Energy firm threatens suit over Cuomo fracking moratorium

Maybe the courts will finally force Gov. Cuomo to do something he should have done five years ago: make a decision one way or the other on fracking.

It never should have come to this. People elect governors to make decisions, not kick them down the road until elections (or presidential primaries) are safely passed.

But the governor continues to dither, and an energy company that has gone bankrupt while waiting says it’s going to sue unless the governor and his agencies release the environmental-impact statement the governor says will guide his decision yea or nay.

The company is Norse Energy, which has leased 130,000 acres for gas drilling upstate. Earlier this year, the Norwegian based company pulled the plug on its New York operations, filing for Chapter 7 bankruptcy. The company says it lost $30 million here because its leases became all but worthless once the governor started ­delaying.

So Norse has notified Albany that unless Environmental Protection Commissioner Joseph Martens announces within two weeks when its long-overdue fracking review will be finished, it’s prepared to take the matter to court.

Not that the governor or his people seem inclined to act. It’s been 10 months, for example, since state Health Commissioner Nariv Shah publicly promised that his own agency’s health-impact review would be finished in “the next few weeks.”

Just recently, he was quoted as saying he had no timeline for a decision. Not only that, “new data” coming out of Texas and Wyoming, he said, makes it “premature” to reach any conclusions.

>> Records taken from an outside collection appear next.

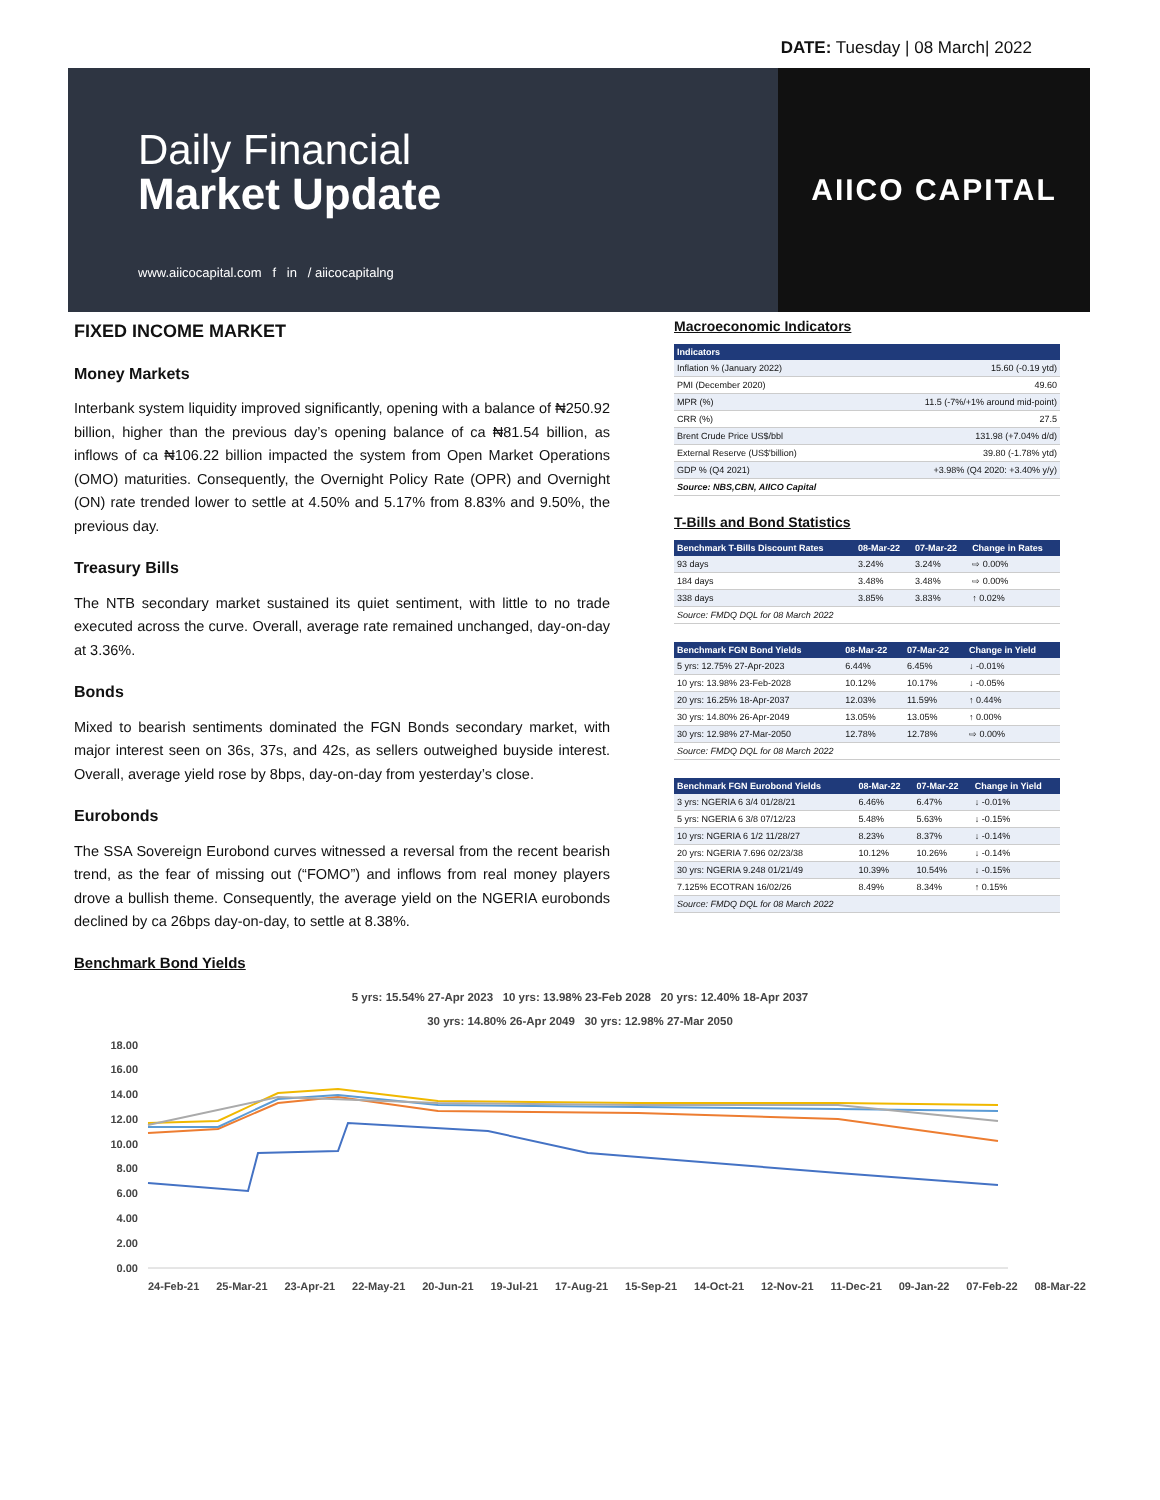DATE: Tuesday | 08 March| 2022
Daily Financial
Market Update
www.aiicocapital.com f in / aiicocapitalng
AIICO CAPITAL
FIXED INCOME MARKET
Money Markets
Interbank system liquidity improved significantly, opening with a balance of ₦250.92 billion, higher than the previous day’s opening balance of ca ₦81.54 billion, as inflows of ca ₦106.22 billion impacted the system from Open Market Operations (OMO) maturities. Consequently, the Overnight Policy Rate (OPR) and Overnight (ON) rate trended lower to settle at 4.50% and 5.17% from 8.83% and 9.50%, the previous day.
Treasury Bills
The NTB secondary market sustained its quiet sentiment, with little to no trade executed across the curve. Overall, average rate remained unchanged, day-on-day at 3.36%.
Bonds
Mixed to bearish sentiments dominated the FGN Bonds secondary market, with major interest seen on 36s, 37s, and 42s, as sellers outweighed buyside interest. Overall, average yield rose by 8bps, day-on-day from yesterday’s close.
Eurobonds
The SSA Sovereign Eurobond curves witnessed a reversal from the recent bearish trend, as the fear of missing out (“FOMO”) and inflows from real money players drove a bullish theme. Consequently, the average yield on the NGERIA eurobonds declined by ca 26bps day-on-day, to settle at 8.38%.
Macroeconomic Indicators
| Indicators | |
| --- | --- |
| Inflation % (January 2022) | 15.60 (-0.19 ytd) |
| PMI (December 2020) | 49.60 |
| MPR (%) | 11.5 (-7%/+1% around mid-point) |
| CRR (%) | 27.5 |
| Brent Crude Price US$/bbl | 131.98 (+7.04% d/d) |
| External Reserve (US$'billion) | 39.80 (-1.78% ytd) |
| GDP % (Q4 2021) | +3.98% (Q4 2020: +3.40% y/y) |
| Source: NBS,CBN, AIICO Capital | |
T-Bills and Bond Statistics
| Benchmark T-Bills Discount Rates | 08-Mar-22 | 07-Mar-22 | Change in Rates |
| --- | --- | --- | --- |
| 93 days | 3.24% | 3.24% | ⇨ 0.00% |
| 184 days | 3.48% | 3.48% | ⇨ 0.00% |
| 338 days | 3.85% | 3.83% | ↑ 0.02% |
| Source: FMDQ DQL for 08 March 2022 | | | |
| Benchmark FGN Bond Yields | 08-Mar-22 | 07-Mar-22 | Change in Yield |
| --- | --- | --- | --- |
| 5 yrs: 12.75% 27-Apr-2023 | 6.44% | 6.45% | ↓ -0.01% |
| 10 yrs: 13.98% 23-Feb-2028 | 10.12% | 10.17% | ↓ -0.05% |
| 20 yrs: 16.25% 18-Apr-2037 | 12.03% | 11.59% | ↑ 0.44% |
| 30 yrs: 14.80% 26-Apr-2049 | 13.05% | 13.05% | ↑ 0.00% |
| 30 yrs: 12.98% 27-Mar-2050 | 12.78% | 12.78% | ⇨ 0.00% |
| Source: FMDQ DQL for 08 March 2022 | | | |
| Benchmark FGN Eurobond Yields | 08-Mar-22 | 07-Mar-22 | Change in Yield |
| --- | --- | --- | --- |
| 3 yrs: NGERIA 6 3/4 01/28/21 | 6.46% | 6.47% | ↓ -0.01% |
| 5 yrs: NGERIA 6 3/8 07/12/23 | 5.48% | 5.63% | ↓ -0.15% |
| 10 yrs: NGERIA 6 1/2 11/28/27 | 8.23% | 8.37% | ↓ -0.14% |
| 20 yrs: NGERIA 7.696 02/23/38 | 10.12% | 10.26% | ↓ -0.14% |
| 30 yrs: NGERIA 9.248 01/21/49 | 10.39% | 10.54% | ↓ -0.15% |
| 7.125% ECOTRAN 16/02/26 | 8.49% | 8.34% | ↑ 0.15% |
| Source: FMDQ DQL for 08 March 2022 | | | |
Benchmark Bond Yields
5 yrs: 15.54% 27-Apr 2023 10 yrs: 13.98% 23-Feb 2028 20 yrs: 12.40% 18-Apr 2037
30 yrs: 14.80% 26-Apr 2049 30 yrs: 12.98% 27-Mar 2050
18.00
16.00
14.00
12.00
10.00
8.00
6.00
4.00
2.00
0.00
24-Feb-21 25-Mar-21 23-Apr-21 22-May-21 20-Jun-21 19-Jul-21 17-Aug-21 15-Sep-21 14-Oct-21 12-Nov-21 11-Dec-21 09-Jan-22 07-Feb-22 08-Mar-22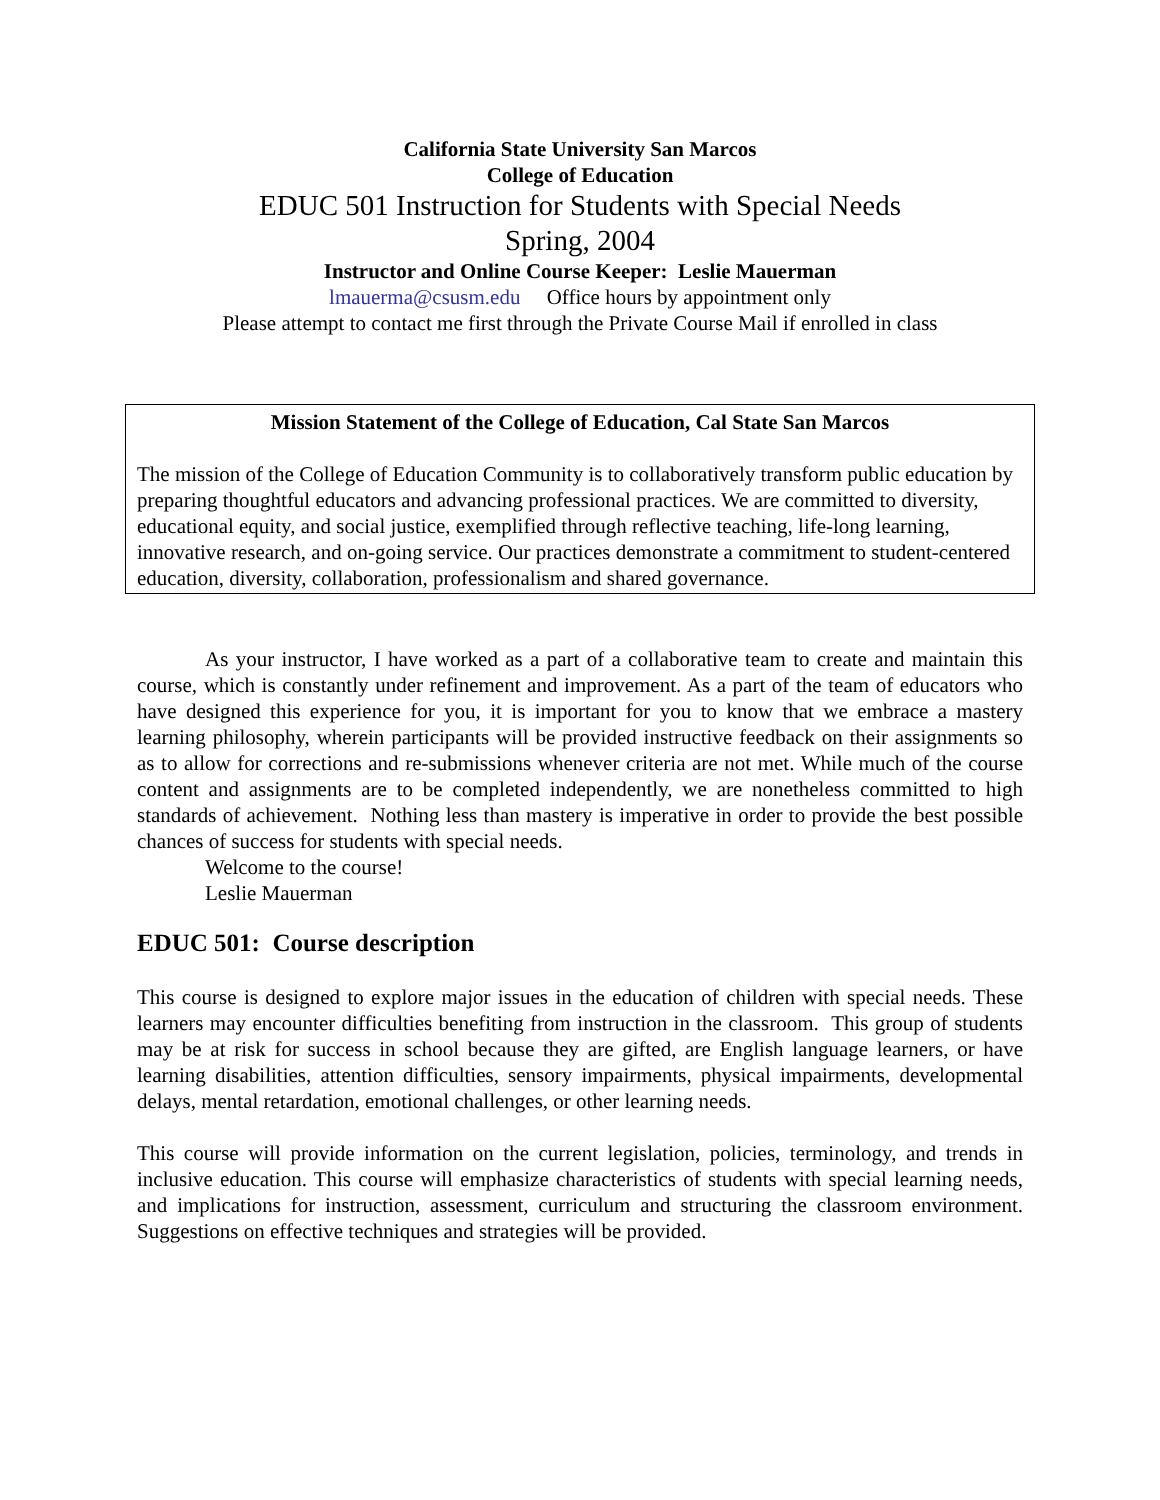California State University San Marcos
College of Education
EDUC 501 Instruction for Students with Special Needs
Spring, 2004
Instructor and Online Course Keeper: Leslie Mauerman
lmauerma@csusm.edu Office hours by appointment only
Please attempt to contact me first through the Private Course Mail if enrolled in class
Mission Statement of the College of Education, Cal State San Marcos
The mission of the College of Education Community is to collaboratively transform public education by preparing thoughtful educators and advancing professional practices. We are committed to diversity, educational equity, and social justice, exemplified through reflective teaching, life-long learning, innovative research, and on-going service. Our practices demonstrate a commitment to student-centered education, diversity, collaboration, professionalism and shared governance.
As your instructor, I have worked as a part of a collaborative team to create and maintain this course, which is constantly under refinement and improvement. As a part of the team of educators who have designed this experience for you, it is important for you to know that we embrace a mastery learning philosophy, wherein participants will be provided instructive feedback on their assignments so as to allow for corrections and re-submissions whenever criteria are not met. While much of the course content and assignments are to be completed independently, we are nonetheless committed to high standards of achievement. Nothing less than mastery is imperative in order to provide the best possible chances of success for students with special needs.
Welcome to the course!
Leslie Mauerman
EDUC 501: Course description
This course is designed to explore major issues in the education of children with special needs. These learners may encounter difficulties benefiting from instruction in the classroom. This group of students may be at risk for success in school because they are gifted, are English language learners, or have learning disabilities, attention difficulties, sensory impairments, physical impairments, developmental delays, mental retardation, emotional challenges, or other learning needs.
This course will provide information on the current legislation, policies, terminology, and trends in inclusive education. This course will emphasize characteristics of students with special learning needs, and implications for instruction, assessment, curriculum and structuring the classroom environment. Suggestions on effective techniques and strategies will be provided.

It’s true the state’s moratorium on fracking predates Cuomo’s governorship. Yet despite promises to the contrary, and notwithstanding President Obama’s own embrace of the technology, Cuomo’s made no effort to move the process to a conclusion. And that’s just dandy for the governor’s green supporters, because it gives them time to raise their own legal and political obstacles to fracking in this state.

Meanwhile, the experience of every other state where fracking has been given the green light shows that ordinary New Yorkers as well as private companies who made good-faith investments here are paying a high price for the government’s deliberate indecision. That’s especially true in hard-strapped Upstate, where people could really use the jobs and revenue fracking would bring.

Normally, jobs and revenue are a winning combination. But as the folks at Norse Energy can tell you, not in Cuomo Land.